[[ Provided passage, beginning ]]
3/ EcoDataCenter — €450m
The Swedish data centres company raised €450m in March via its owner Areim. The company opened its first data centre in 2019 and has since been focusing on sustainable infrastructure, serving clients like carmaker BMW and AI company DeepL. In 2024, EcoDataCenter partnered with AI hyperscaler CoreWeave to build one of Europe’s largest AI clusters in the Swedish city Falun, doubling down on demand for energy-efficient, high-performance computing.
4/ Green Flexibility — €400m
Founded by the team behind Europe’s first virtual power plant, Germany-based Green Flexibility is building on a decade of experience to scale large-scale battery systems that stabilise the grid and support the energy transition. Its €400m raise in January by Partners Group will help meet increasing demand for grid flexibility across Europe.
5/ Verdiva Bio — $410m Series A
London-based Verdiva Bio emerged from stealth in January with a $410m raise: Europe’s second-largest ever Series A. The round was co-led by Forbion and General Atlantic, with participation from RA Capital, OrbiMed, Logos Capital, Lilly Asia Ventures and Lyfe Capital. Founded just months earlier, the clinical-stage biotech is developing oral and injectable treatments for obesity, cardiometabolic disorders and related complications.
6/ Skynrg — €300m
The Amsterdam-based sustainable aviation fuel provider secured €300m in May led by APG, the asset manager for Dutch pension giant ABP, with backing from Macquarie Asset Management. The capital will fuel construction of three large-scale plants across Europe and North America, potentially a big step toward making clean jet fuel a commercial reality.
7/ Neko Health — $260m Series B
Swedish healthtech Neko Health raised a $260m Series B in January, vaulting the startup to unicorn status with a $1.8bn valuation. The round was led by Lightspeed Venture Partners, with participation from General Catalyst, O.G. Venture Partners, Rosello, Lakestar and Atomico.
Cofounded in 2018 by Hjalmar Nilsonne and Spotify’s Daniel Ek after an exchange of messages on X when it was still called Twitter, the pair spent six years quietly building a vertically integrated, preventative healthcare model — despite neither having a background in medicine. Its £299 full-body scan maps millions of internal and external data points in minutes, and the company says demand is already outpacing capacity.
[[ Provided passage, end ]]
▶ [Apply what you read]
[A] Could you copy the funding rounds list from "6/ Skynrg —" to "Lakestar and Atomico."?
[B] Can you carry on the funding rounds list from where it stops?
[[ Data supplied, beginning ]]
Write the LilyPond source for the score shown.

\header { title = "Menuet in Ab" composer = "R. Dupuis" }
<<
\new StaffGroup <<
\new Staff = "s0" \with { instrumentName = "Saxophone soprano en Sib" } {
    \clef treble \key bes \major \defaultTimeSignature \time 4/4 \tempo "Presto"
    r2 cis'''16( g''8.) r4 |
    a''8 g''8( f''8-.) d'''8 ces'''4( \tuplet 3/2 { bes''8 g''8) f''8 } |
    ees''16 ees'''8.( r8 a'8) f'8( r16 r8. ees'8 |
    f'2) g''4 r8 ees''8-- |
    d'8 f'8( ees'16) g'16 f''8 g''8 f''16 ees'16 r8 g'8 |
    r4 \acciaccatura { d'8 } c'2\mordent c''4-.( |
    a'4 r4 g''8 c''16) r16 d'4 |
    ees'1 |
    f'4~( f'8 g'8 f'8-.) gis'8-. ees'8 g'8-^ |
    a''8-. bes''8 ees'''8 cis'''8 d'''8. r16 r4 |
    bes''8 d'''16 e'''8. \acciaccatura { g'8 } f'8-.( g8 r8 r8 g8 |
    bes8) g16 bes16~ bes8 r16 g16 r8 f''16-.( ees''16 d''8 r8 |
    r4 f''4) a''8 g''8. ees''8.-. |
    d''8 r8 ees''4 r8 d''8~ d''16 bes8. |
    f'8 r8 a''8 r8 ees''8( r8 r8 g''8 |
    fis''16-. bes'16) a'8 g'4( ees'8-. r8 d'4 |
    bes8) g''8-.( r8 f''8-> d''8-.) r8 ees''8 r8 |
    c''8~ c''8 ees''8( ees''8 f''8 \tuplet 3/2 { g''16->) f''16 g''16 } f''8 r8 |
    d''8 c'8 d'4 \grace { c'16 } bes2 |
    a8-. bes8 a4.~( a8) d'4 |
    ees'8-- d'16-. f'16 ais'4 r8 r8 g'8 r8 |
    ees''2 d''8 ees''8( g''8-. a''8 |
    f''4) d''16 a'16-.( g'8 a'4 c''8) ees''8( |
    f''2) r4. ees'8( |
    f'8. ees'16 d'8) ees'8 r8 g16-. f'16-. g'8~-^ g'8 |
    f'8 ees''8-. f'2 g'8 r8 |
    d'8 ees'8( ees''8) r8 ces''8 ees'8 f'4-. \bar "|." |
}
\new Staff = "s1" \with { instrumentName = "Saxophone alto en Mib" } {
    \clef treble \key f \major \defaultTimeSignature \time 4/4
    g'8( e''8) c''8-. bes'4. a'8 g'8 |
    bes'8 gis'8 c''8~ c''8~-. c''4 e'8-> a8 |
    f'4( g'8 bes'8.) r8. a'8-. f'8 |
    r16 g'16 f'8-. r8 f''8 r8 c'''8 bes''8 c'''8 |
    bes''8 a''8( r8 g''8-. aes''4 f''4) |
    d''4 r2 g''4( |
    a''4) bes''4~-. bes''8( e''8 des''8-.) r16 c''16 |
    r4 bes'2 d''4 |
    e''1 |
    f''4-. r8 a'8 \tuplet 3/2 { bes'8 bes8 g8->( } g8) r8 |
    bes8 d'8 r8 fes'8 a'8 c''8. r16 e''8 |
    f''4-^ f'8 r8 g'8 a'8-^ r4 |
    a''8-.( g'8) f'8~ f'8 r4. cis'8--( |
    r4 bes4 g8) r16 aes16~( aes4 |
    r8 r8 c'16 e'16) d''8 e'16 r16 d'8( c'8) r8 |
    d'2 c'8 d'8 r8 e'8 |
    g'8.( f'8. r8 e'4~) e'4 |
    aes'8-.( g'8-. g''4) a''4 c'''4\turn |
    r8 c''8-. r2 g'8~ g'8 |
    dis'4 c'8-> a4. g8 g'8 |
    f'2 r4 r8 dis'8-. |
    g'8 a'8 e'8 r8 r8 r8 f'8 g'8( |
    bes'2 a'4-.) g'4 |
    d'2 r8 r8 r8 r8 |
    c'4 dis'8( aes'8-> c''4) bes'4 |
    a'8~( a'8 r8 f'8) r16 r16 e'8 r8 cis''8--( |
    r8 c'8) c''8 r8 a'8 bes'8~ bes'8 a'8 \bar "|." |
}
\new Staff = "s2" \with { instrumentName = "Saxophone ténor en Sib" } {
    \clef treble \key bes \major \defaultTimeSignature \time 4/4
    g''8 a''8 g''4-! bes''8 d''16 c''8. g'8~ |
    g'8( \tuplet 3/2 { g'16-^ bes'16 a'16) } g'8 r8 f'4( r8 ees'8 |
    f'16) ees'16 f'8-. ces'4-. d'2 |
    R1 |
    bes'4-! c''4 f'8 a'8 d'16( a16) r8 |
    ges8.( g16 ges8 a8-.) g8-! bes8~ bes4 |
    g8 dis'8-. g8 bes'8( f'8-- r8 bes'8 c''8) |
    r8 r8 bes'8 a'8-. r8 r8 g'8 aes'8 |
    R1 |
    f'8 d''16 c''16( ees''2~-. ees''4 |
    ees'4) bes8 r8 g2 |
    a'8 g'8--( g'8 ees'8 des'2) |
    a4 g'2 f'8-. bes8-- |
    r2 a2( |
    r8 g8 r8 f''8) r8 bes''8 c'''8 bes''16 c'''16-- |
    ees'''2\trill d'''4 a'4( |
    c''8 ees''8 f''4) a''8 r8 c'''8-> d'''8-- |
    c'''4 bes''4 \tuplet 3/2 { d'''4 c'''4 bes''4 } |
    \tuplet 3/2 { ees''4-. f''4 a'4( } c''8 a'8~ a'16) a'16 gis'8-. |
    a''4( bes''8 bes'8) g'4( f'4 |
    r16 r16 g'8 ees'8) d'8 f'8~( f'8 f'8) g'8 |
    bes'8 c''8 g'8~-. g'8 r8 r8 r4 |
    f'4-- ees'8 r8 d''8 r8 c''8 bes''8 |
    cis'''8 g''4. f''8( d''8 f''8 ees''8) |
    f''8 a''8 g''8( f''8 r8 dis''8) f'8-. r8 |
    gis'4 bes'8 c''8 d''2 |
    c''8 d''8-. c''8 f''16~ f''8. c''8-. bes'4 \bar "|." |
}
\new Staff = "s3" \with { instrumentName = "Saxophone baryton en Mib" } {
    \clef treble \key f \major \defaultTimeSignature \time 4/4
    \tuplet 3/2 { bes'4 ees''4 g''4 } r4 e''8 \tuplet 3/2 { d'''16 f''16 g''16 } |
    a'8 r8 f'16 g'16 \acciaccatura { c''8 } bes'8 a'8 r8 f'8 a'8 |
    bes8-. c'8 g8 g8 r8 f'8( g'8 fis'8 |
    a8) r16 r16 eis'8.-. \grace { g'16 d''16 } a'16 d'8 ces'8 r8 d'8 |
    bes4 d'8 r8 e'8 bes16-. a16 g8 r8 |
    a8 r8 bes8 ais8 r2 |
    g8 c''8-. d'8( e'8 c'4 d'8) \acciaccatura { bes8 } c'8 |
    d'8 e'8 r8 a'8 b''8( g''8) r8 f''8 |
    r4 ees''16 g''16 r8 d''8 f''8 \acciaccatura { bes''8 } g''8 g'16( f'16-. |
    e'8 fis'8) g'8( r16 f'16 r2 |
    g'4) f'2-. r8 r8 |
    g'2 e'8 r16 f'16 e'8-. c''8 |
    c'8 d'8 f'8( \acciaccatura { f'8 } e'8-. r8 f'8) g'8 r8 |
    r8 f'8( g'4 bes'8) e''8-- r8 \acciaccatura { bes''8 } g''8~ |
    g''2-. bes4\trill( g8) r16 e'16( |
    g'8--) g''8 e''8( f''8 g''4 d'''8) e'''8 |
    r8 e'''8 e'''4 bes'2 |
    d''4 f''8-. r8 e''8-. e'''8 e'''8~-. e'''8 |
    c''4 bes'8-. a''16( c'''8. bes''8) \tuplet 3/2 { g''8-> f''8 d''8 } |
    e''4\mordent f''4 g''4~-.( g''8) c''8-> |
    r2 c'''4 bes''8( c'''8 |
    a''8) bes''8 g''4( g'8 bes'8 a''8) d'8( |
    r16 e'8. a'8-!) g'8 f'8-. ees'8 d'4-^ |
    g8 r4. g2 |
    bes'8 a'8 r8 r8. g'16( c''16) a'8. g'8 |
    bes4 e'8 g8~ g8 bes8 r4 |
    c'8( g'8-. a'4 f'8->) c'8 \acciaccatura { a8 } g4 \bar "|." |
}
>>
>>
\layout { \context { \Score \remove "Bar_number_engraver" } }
[[ Data supplied, end ]]
▶ [Answers for each item]
[A]
6/ Skynrg — €300m
The Amsterdam-based sustainable aviation fuel provider secured €300m in May led by APG, the asset manager for Dutch pension giant ABP, with backing from Macquarie Asset Management. The capital will fuel construction of three large-scale plants across Europe and North America, potentially a big step toward making clean jet fuel a commercial reality.
7/ Neko Health — $260m Series B
Swedish healthtech Neko Health raised a $260m Series B in January, vaulting the startup to unicorn status with a $1.8bn valuation. The round was led by Lightspeed Venture Partners, with participation from General Catalyst, O.G. Venture Partners, Rosello, Lakestar and Atomico.

[B]
8/ Amboss — €240m
Berlin-based medical library Amboss raised €240m in March, led by Kirkbi, M&G Investments and Lightrock, with existing backers Partech and Project A also participating. Its platform gives medical students and healthcare professionals study material for medical licensing and national board exams.
In 2024, the company expanded its reach with two strategic acquisitions: Novaheal, an edtech startup focused on nursing education, and Nejm Knowledge+, a clinician-focused learning and assessment platform from the New England Journal of Medicine’s publisher.
9/ Auro — €220m
Spain’s Auro Travel raised €220m in funding in March, with ride-hailing company Uber acquiring a 30% stake. The deal positions Auro as a growing challenger to Cabify, Spain’s long-time vehicle hire leader.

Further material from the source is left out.